Mazmur 121 diawali dengan pengakuan pemazmur tentang imannya kepada Tuhan yang menciptakan segala sesuatu dan yang menjadi sumber pertolongannya (ay.1-2). Apakah artinya? Hidupnya mempunyai stabilitas (ay.3), dipelihara sepanjang waktu (ay.3-4), disertai dan dilindungi terus-menerus (ay.5-6), dan dijaga dari segala malapetaka dari sekarang sampai selama-lamanya (ay.7-8).

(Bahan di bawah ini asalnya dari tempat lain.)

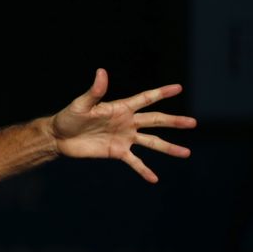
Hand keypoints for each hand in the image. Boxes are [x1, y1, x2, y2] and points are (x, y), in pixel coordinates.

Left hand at [50, 68, 196, 182]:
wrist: (59, 138)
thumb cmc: (68, 117)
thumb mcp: (81, 104)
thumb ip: (94, 91)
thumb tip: (101, 72)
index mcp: (120, 108)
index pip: (145, 99)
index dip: (161, 93)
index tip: (178, 88)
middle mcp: (126, 122)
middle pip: (155, 121)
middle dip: (174, 122)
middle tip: (193, 122)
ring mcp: (124, 138)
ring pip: (151, 142)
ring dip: (169, 148)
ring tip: (186, 153)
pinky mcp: (117, 152)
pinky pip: (134, 162)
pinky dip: (144, 170)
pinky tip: (155, 179)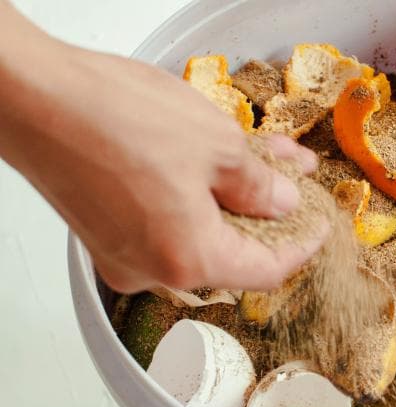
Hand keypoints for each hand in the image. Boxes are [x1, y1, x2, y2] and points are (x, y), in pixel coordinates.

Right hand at [0, 4, 322, 293]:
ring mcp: (124, 258)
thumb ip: (259, 185)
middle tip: (294, 181)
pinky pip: (166, 228)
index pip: (268, 270)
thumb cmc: (116, 118)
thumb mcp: (216, 145)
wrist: (29, 99)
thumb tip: (282, 204)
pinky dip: (197, 203)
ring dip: (234, 202)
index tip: (321, 224)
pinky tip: (212, 166)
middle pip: (234, 255)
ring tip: (261, 161)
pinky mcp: (104, 236)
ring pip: (200, 238)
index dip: (302, 246)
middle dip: (270, 214)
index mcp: (190, 259)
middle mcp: (154, 272)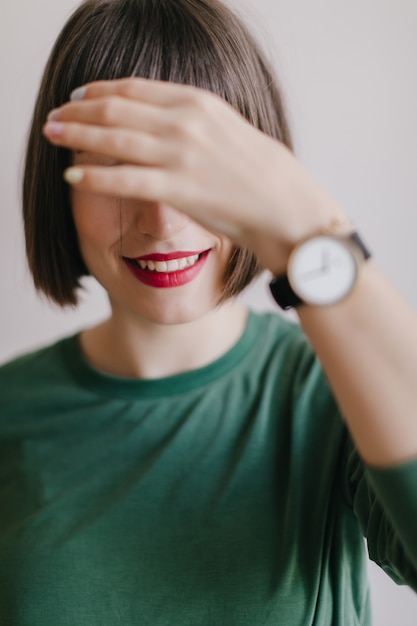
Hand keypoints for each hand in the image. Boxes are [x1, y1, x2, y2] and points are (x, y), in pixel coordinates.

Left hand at [43, 78, 344, 272]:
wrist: (286, 205)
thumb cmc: (260, 173)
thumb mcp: (226, 130)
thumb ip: (192, 122)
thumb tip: (161, 123)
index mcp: (198, 103)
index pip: (135, 89)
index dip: (100, 91)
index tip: (79, 96)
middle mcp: (185, 122)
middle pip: (116, 108)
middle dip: (78, 111)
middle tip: (54, 117)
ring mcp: (181, 155)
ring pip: (114, 139)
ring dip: (76, 136)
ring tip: (51, 136)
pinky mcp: (179, 189)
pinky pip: (125, 180)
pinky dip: (94, 178)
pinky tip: (72, 178)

Diinspirasi oleh Kitab Suci, umat Allah di sepanjang zaman telah menyatakan keyakinan bahwa Tuhan adalah sumber “pertolongan” mereka dengan menuangkannya ke dalam puji-pujian. Saya sendiri sangat menikmati menyanyikan puji-pujian bersama jemaat Tuhan, salah satunya adalah himne gubahan Charles Wesley, “Tanganku menadah Tuhan, mengharap kasih-Mu. Andai Tuhan mengabaikan, ke mana ku pergi.” Tokoh reformasi, Martin Luther, sangat tepat menuliskan syair berikut, “Allah bentengku yang teguh, perisai dan pelindungku, menolong bila ‘ku jatuh, dan jadi pengharapanku.”

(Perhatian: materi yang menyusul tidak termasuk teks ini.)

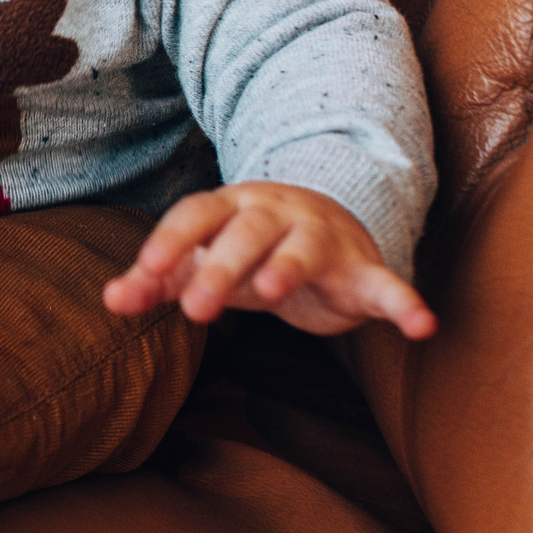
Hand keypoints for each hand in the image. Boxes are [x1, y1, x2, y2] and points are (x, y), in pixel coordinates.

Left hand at [102, 182, 435, 338]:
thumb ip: (158, 281)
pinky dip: (405, 302)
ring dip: (288, 267)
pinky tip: (422, 326)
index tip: (145, 273)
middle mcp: (276, 213)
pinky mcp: (363, 270)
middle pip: (244, 233)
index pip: (194, 216)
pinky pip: (388, 284)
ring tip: (272, 292)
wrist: (326, 227)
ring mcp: (323, 238)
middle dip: (221, 268)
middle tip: (194, 309)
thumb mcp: (203, 262)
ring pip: (304, 249)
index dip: (169, 243)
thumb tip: (109, 301)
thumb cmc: (247, 249)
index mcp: (230, 207)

Apakah Anda merasa sendirian, terabaikan, terlantar, dan bingung? Renungkanlah Mazmur 121. Izinkan kata-katanya memenuhi jiwa Anda dengan iman dan keberanian. Anda tidak sendirian. Karena itu, jangan berusaha menjalani hidup Anda dengan kekuatan sendiri. Sebaliknya, bersukacitalah dalam pemeliharaan Allah dari sekarang hingga selamanya, seperti yang nyata dalam kehidupan, kematian, kebangkitan, dan kenaikan Tuhan Yesus Kristus. Langkah apa pun yang akan Anda tempuh di depan, lakukanlah dengan pertolongan-Nya.